In this post, we’ll use an unsupervised machine learning technique called kmeans clustering to find naturual structures in our data. In the other blog posts, we used supervised machine learning techniques like logistic regression and linear regression to predict car prices or delayed flights.
Often time, we don’t even know what the structure of our underlying data is telling us.
Let’s load in our small sample set here and see the first 5 rows of data:
## Income Lot_Size Ownership
## 1 60 18.4 owner
## 2 85.5 16.8 owner
## 3 64.8 21.6 owner
## 4 61.5 20.8 owner
## 5 87 23.6 owner
We see the following variables are collect are Income, Lot Size, and whether that household owns a Riding Mowers or not.
We see that our data set is evenly split between those who owsn a riding mowers and those who don’t. This is all good, but perhaps there are more subtle natural groupings that we are not aware of.
The next step in predictive analytics is to explore our underlying data. Let’s do a scatter plot of Income vs Lot Sizes.
From this it’s hard to see any natural groupings of owner or non-owners of riding mowers by Income and Lot Size of the homes.
One of the main steps in the predictive analytics is data transformation. Data is never in the way you want them. One might have to do some kind of transformations to get it to the way we need them either because the data is dirty, not of the type we want, out of bounds, and a host of other reasons
Fortunately for this data set, we will not NOT be doing any data transformation or pre-processing. Note: This is not a common thing. We usually have to do many data transformation and pre-processing before we can use it. This is just a small clean data set for expository ease.

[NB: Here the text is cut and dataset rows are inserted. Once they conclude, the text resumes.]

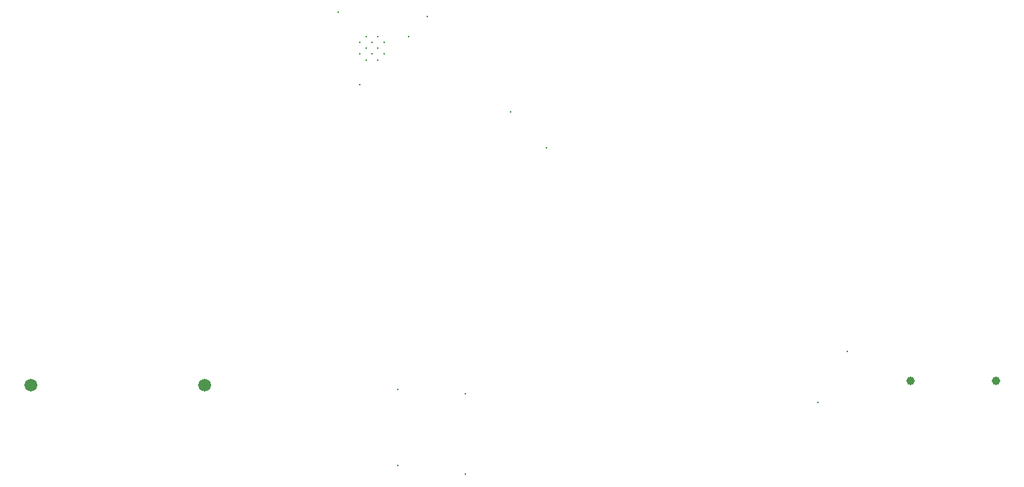
<source format=gbr>
%TF.GenerationSoftware,KiCad,Pcbnew,9.0.0*%
%TF.CreationDate,2025-03-30T15:16:06+05:30*%
%TF.ProjectId,garden management system,67617264-656e-4206-9d61-6e6167656d65,rev?*%
%TF.SameCoordinates,Original*%
%TF.FileFunction,Plated,1,2,PTH,Drill*%
%TF.FilePolarity,Positive*%
%FSLAX46Y46*%
G04 Gerber Fmt 4.6, Leading zero omitted, Abs format (unit mm)*
G04 Created by KiCad (PCBNEW 9.0.0) date 2025-03-30 15:16:06*
%MOMM*%
%LPD*%
G01*
G04 APERTURE LIST*
%TA.AperFunction,ComponentDrill*%
%ADD10C,0.200000*%
%TD*%
%TA.AperFunction,ViaDrill*%
%ADD11C,0.300000*%
%TD*%
%TA.AperFunction,ComponentDrill*%
%ADD12C,1.000000*%
%TD*%
%TA.AperFunction,ComponentDrill*%
%ADD13C,1.500000*%
%TD*%
G04 APERTURE END LIST*
D10*
%TO.C,U1*%
X128560000Y-93010000D03*
X128560000Y-94410000D03*
X129260000Y-92310000D03*
X129260000Y-93710000D03*
X129260000Y-95110000D03*
X129960000Y-93010000D03*
X129960000Y-94410000D03*
X130660000Y-92310000D03*
X130660000Y-93710000D03*
X130660000Y-95110000D03*
X131360000Y-93010000D03*
X131360000Y-94410000D03*
%TD*%
D11*
X126000000Y-89500000D03*
X128500000Y-98000000D03*
X133000000Y-134000000D03*
X133000000Y-143000000D03*
X134310000Y-92310000D03*
X136500000Y-90000000D03*
X141000000Y-134500000D03*
X141000000Y-144000000D03*
X146270000Y-101230000D03*
X150500000Y-105500000D03*
X182500000Y-135500000D03*
X186000000Y-129500000D03*
D12*
%TO.C,BZ1*%
X193500000Y-133000000D03*
X203500000Y-133000000D03*
D13*
%TO.C,BT1*%
X89730000Y-133500000D03*
X110220000Y-133500000D03*
M02*

</source>
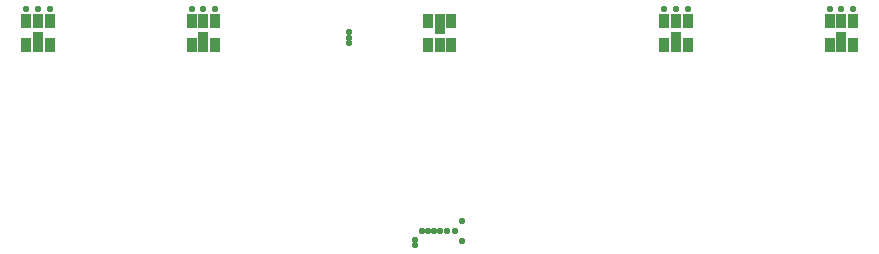
<source format=gts>
%FSTAX25Y25*%
%MOIN*%
%SFA1B1*%

%IPPOS*%
%ADD14R,0.036540X0.047370*%
%ADD15R,0.033590X0.047370*%
%ADD16R,0.033590X0.067060*%
%ADD17C,0.022000*%
%LNgel_flex-1*%
%LPD*%
G54D14*
X-006501Y011998D03*
X-0072785D03*
X-006501Y0112106D03*
X-0072785D03*
X0092471Y011998D03*
X0084695D03*
X0092471Y0112106D03*
X0084695D03*
X0147589Y0119981D03*
X0139813D03*
X0147589Y0112107D03*
X0139813D03*
X0005955Y0112106D03*
X001373D03*
X0005955Y011998D03*
X001373D03*
X-0120128D03*
X-0127903D03*
X-0120128Y0112106D03*
X-0127903D03*
G54D15*
X-0068898Y011998D03*
X0088583D03*
X0143701Y0119981D03*
X0009843Y0112106D03*
X-0124016Y011998D03*
G54D16*
X-0068898Y0113091D03*
X0088583D03*
X0143701D03*
X0009843Y0118996D03*
X-0124016Y0113091D03*
G54D17*
X0017323Y0053445D03*
X0007874Y005D03*
X0006004Y0050002D03*
X0001772Y0047054D03*
Y0045571D03*
X-0020277Y0114573D03*
Y0116437D03*
Y0112702D03*
X0147589Y01241D03*
X0143701D03*
X0139813D03*
X0092471D03*
X0088583D03*
X0084695D03*
X-0127953D03*
X-0120128D03*
X-0124016D03*
X-0065017D03*
X-0072785D03*
X-0068898D03*
X0009941Y005D03*
X0003937D03*
X0017421Y0046801D03*
X0012205Y005D03*
X0015059D03*
M02*
</source>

We will use an algorithm called k-means to find the number of natural clusters in our data set.
Let’s take an initial “guess” of 3 clusters to describe out dataset:
## K-means clustering with 3 clusters of sizes 9, 8, 7
## Cluster means:
## Income Lot_Size
## 1 64.83333 18.53333
## 2 91.42500 19.75000
## 3 46.80000 18.57143
## Clustering vector:
##  1 2 1 1 2 2 2 2 1 2 3 2 1 3 1 3 2 3 1 1 3 3 3 1
## Within cluster sum of squares by cluster:
##  229.4400 960.1150 327.4743
## (between_SS / total_SS = 83.4 %)
## Available components:
##  "cluster" "centers" "totss" "withinss"
##  "tot.withinss" "betweenss" "size" "iter"
##  "ifault"
This gives us a wealth of information. Each of our clusters have size 9,7, and 8 respectively.
We can see that in the clustering vector. Counts of 1s is 9, 2s is 7, and 3s is 8. Clustering vector:
##  1 3 1 1 3 3 3 3 1 3 2 3 1 2 1 2 3 2 1 1 2 2 2 1
Additionally, the mean Income for Cluster 1 is 64K and Lot Size of 18.5K sq ft. And so forth.
1 64.83333 18.53333
2 46.80000 18.57143
3 91.42500 19.75000
There are a number of other interesting statistics included in that summary.
Rather than guessing what’s the optimal number of clusters, let’s do something more systematic. Let’s run through different sizes of k to see which one is optimal. Here we are running from k=1 to k=6 (1 cluster to 6 clusters) to see which one is a good fit for our data.
As visually nice as that was, let’s plot the within variances(sums of squares) to see how it behaves. The way we think about this is the lower the within sums of squares each cluster is the more homogeneous it is. We want the elements within our clusters to be similar(homogenous, low variances, low sums of square differences). We see that at 4 clusters we are getting as low as it goes and the fifth and sixth clusters gave very little incremental value. Diminishing returns.
Now that we’ve determined that 4 clusters is the optimal number, let’s zoom in the 4 clusters model to see it more clearly. Please kindly note each of the numbers are Household identifiers.
Here’s an alternative visualization of the 4 clusters above. This visualization clearly shows the 4 distinct clusters nicely. And nicely enough, these two variables explain all(100%) of the variablity in the data set.
What are some applications of this information? In marketing analytics, people often use these clusters as a form of customer segmentation. The number of variables that define a cluster might be more than two as in this demonstrative case. For example, we might want to segment our customers by Age, Geography, Income, Spending, Ethnic, Gender, etc. And through clustering analyses, we can segment our customer into groupings that we can target them for selling, upselling, crossselling, etc.
This is just one of many examples of the use of this unsupervised machine learning technique called kmeans clustering.
Hope you enjoyed this and are excited in applying data science models to your problem space.
In follow on blogs I’ll explain in further details the theories behind these methods and the differences and similarities between them.